THINGS TO DO:
**A.** Answer these questions from the text on Spain's failed investiture vote:
(i) How did Sánchez define corruption in his speech?
(ii) In which month will Spain probably hold another general election if the parties fail to agree?
(iii) According to the poll published by El País, what percentage of Spaniards think graft and corruption is an endemic problem within the PP?
**B.** Write the next part of the text on Spain's failed investiture vote, starting after its final sentence.

EXCERPT:
------

As was widely expected, the Socialist Party (look at it like the Labour Party group) chief Pedro Sánchez was unsuccessful on Friday evening at a second investiture vote, at which deputies in Spain’s lower house once more rejected his bid to do the job of prime minister

Sánchez’s speech during his bid touched on corruption, which he defined as “the venom that weakens democracy.”

In the wake of this vote and according to the constitution, another two-month period will now begin during which the parties can seek a new agreement amongst themselves to form a government. If that fails (and by all reckoning it surely will) Spain will be forced to hold another general election, probably in June. That’s when the Brits will have their eyes on another vote elsewhere.

But what about that comment on corruption by Sanchez?

A poll published on Thursday by El País newspaper showed that 90% of Spaniards think graft and corruption is an endemic problem within the PP party (the other lot – the newspaper support the socialists). Many think that leader Rajoy has done a half decent job of getting Spain’s economy back on track after the financial crisis left the country on the brink of ruin. But they are sick and tired of the growing list of graft allegations that are finding their way to the door of the PP’s headquarters in Madrid, a building that itself was raided by police this month after the Madrid regional party was accused of taking payments in return for public contracts. The raid led to the resignation of the Madrid region’s leader, Snra. Aguirre “Corruption is killing us,” she said at a press conference, adding (of course!) that she was not directly responsible.

------

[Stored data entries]
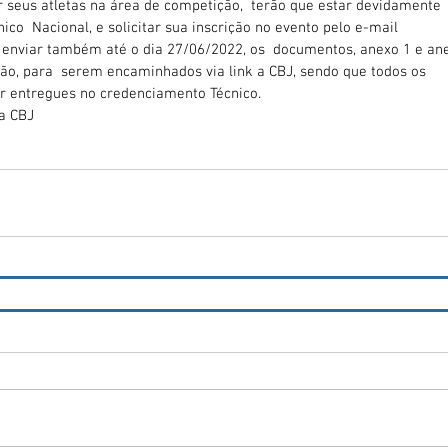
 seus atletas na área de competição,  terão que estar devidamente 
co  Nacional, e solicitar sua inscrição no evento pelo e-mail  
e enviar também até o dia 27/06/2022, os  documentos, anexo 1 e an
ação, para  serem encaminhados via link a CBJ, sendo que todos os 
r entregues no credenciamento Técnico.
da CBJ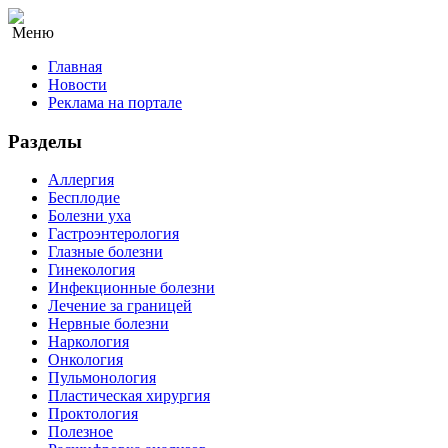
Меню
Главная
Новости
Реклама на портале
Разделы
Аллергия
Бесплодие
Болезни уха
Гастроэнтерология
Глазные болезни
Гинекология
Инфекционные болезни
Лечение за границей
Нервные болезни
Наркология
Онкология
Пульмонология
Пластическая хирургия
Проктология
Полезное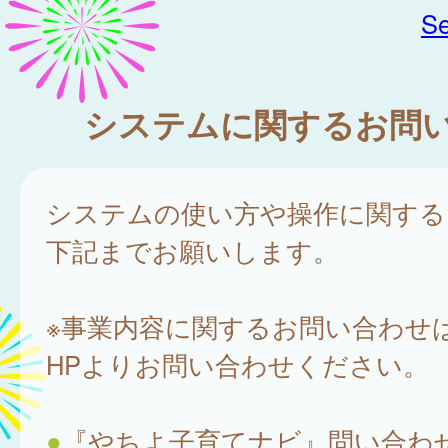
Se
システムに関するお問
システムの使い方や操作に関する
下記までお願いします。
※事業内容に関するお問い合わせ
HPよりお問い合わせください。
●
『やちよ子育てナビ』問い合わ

------

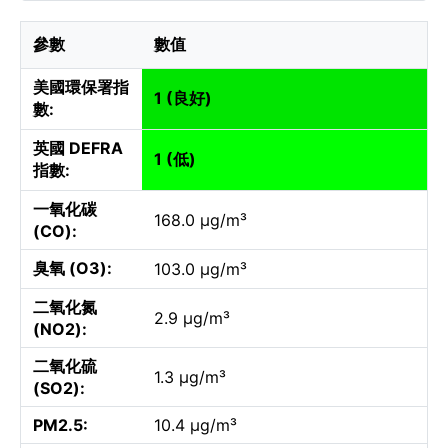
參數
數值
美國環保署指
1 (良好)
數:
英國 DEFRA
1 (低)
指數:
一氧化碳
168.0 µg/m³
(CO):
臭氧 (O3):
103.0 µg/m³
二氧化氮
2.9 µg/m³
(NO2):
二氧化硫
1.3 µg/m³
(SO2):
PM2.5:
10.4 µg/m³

------

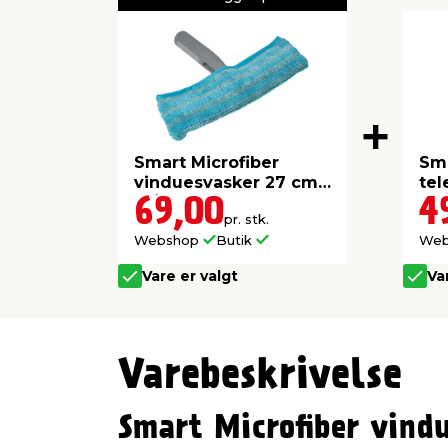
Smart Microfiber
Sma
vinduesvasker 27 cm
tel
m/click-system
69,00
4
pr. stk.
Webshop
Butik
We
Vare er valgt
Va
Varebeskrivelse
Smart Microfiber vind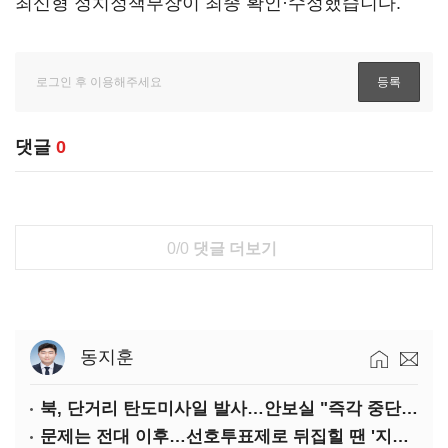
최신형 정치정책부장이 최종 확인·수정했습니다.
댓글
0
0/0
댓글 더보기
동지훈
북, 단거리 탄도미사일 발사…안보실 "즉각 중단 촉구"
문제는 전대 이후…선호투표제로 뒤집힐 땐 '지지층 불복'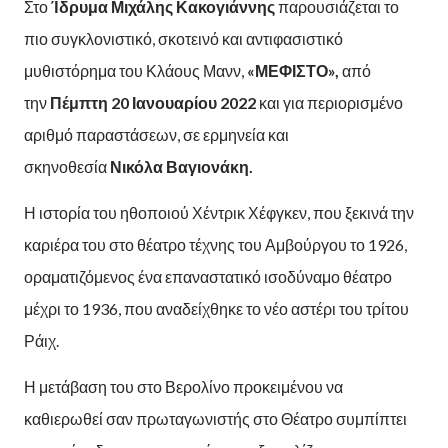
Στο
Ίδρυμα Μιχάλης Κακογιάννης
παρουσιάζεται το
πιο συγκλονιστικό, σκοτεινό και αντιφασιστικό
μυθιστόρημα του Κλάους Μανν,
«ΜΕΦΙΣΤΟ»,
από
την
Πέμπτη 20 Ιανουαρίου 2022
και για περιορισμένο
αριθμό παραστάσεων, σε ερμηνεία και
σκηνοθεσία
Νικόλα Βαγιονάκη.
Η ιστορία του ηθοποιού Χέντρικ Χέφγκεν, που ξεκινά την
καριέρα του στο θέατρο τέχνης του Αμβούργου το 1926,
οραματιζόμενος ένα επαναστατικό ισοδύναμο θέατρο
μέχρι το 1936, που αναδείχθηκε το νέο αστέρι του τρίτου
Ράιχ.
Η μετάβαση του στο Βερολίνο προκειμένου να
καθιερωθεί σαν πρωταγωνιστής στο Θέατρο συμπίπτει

------

WRITTEN RESPONSES:
**A.**
(i) As "the venom that weakens democracy."
(ii) June.
(iii) 90%.

**B.**
Since December’s election, as well as the allegations against the Madrid regional party, the PP in Valencia has come under scrutiny. Until last summer, the party enjoyed 24 uninterrupted years running Spain’s third biggest city. Last month 24 local officials were arrested on suspicion of alleged corruption ranging from money laundering and bribery to misusing public funds. The former mayor, Rita Barberá, who was made a senator last year when she lost office, has not been declared a formal suspect. But last week, in a bid to divert flack, she nonetheless told reporters she was innocent, saying it was all a communist plot.

You can see it’s all a blame game with each side going at it tit for tat.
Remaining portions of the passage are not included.